Tyler this week blamed the media for the Alliance's current image problem and dismissed Guglielmi as a sore loser who lacked the fortitude to go the distance.

"I suppose infighting sells more papers than coverage of the many positive things we do," he said. "Things like talking to local groups, seniors' groups, reaching out to community organizations, consulting with school boards, lobbying the Montreal police to set up a hate-crimes unit."

He said he is certain the Alliance is on the right course, and that resorting to the courts in defence of minority rights is a standard and honourable practice in democratic precincts - at least outside Quebec.

"Our measure of relevance is the recurrent studies that show the No. 1 concern of English-speaking Quebecers, no matter where they live, no matter how old they are, no matter what amount of money they make - across every conceivable line - is equal rights," he said. "At the end of the day, English people should ask themselves, 'Who did more than Alliance Quebec to secure our rights and advance our interests generally?' "

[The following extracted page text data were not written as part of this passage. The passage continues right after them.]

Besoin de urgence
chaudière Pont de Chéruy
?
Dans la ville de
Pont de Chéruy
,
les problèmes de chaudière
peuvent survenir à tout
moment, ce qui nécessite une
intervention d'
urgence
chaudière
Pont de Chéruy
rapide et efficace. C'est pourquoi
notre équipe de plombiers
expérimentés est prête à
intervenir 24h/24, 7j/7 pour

Tyler said he was handicapped until now by his interim status. He was only elected by the provincial board last August to serve out past president Anthony Housefather's term after Housefather quit last August in favour of a city council seat.

"I haven't really had a chance to implement what I want to do with this organization because I never fully had a mandate to do it," he explained. "Now that I have it, a lot of changes are going to happen. We're going to change social policy with our activism."

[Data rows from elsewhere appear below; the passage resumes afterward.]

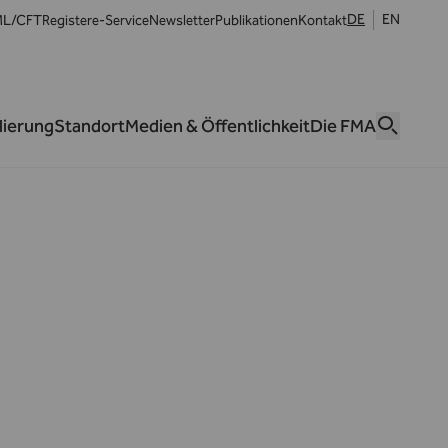
DE
EN
L/CFT
Register
e-Service
Newsletter
Publikationen
Kontakt
lierung
Standort
Medien & Öffentlichkeit
Die FMA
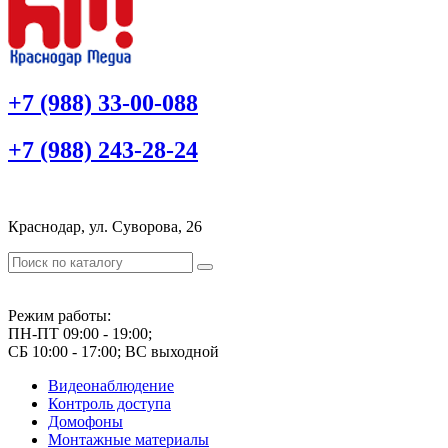
+7 (988) 33-00-088
+7 (988) 243-28-24
Краснодар, ул. Суворова, 26
Режим работы:
ПН-ПТ 09:00 - 19:00;
СБ 10:00 - 17:00; ВС выходной
Видеонаблюдение
Контроль доступа
Домофоны
Монтажные материалы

But many who have served with the Alliance over the years feel its past is more glowing than its future. A surprising number of prominent alumni are reluctant to get dragged into any discussion of Alliance Quebec.

"You don't want it to spoil the good memories," said Chomedey MNA Tom Mulcair, who was in on the Alliance ground floor back in the early '80s along with a talented and committed group of anglo community activists in their 20s and early 30s.

With the English community in shock from the re-election of the PQ the year before, the group proposed what at the time was a radical approach to language politics, said Mulcair.

"You had a bunch of idealistic people who believed the goals of the English community could be achieved by working with the majority community. As corny as it may sound, we really believed in building bridges."

Today's Alliance leadership is more into bridge bombing, he said.

"On the local level there are well-intentioned, hard-working people. On the provincial level, I find that they're completely out of sync with the general population and their leadership is profoundly embarrassing."

Perhaps the most doleful sign of the Alliance's current state is that its misfortunes have become fodder for the town's professional wags. (See Mike Boone's Letterman-style top 10 reasons to attend an Alliance Quebec meeting, Gazette April 16: e.g. "There's a remote chance that during the fights a political meeting will break out.")

A former Alliance director found it significant that even the Suburban weekly, notoriously the leading voice of angryphone Quebec, has taken to lampooning the Alliance in editorial cartoons.

Backroom legend Keith (The Rainmaker) Davey is famous for among other things floating the dictum that you're dead in the water if people are laughing at you.

It's a sorry way to spend a 20th anniversary.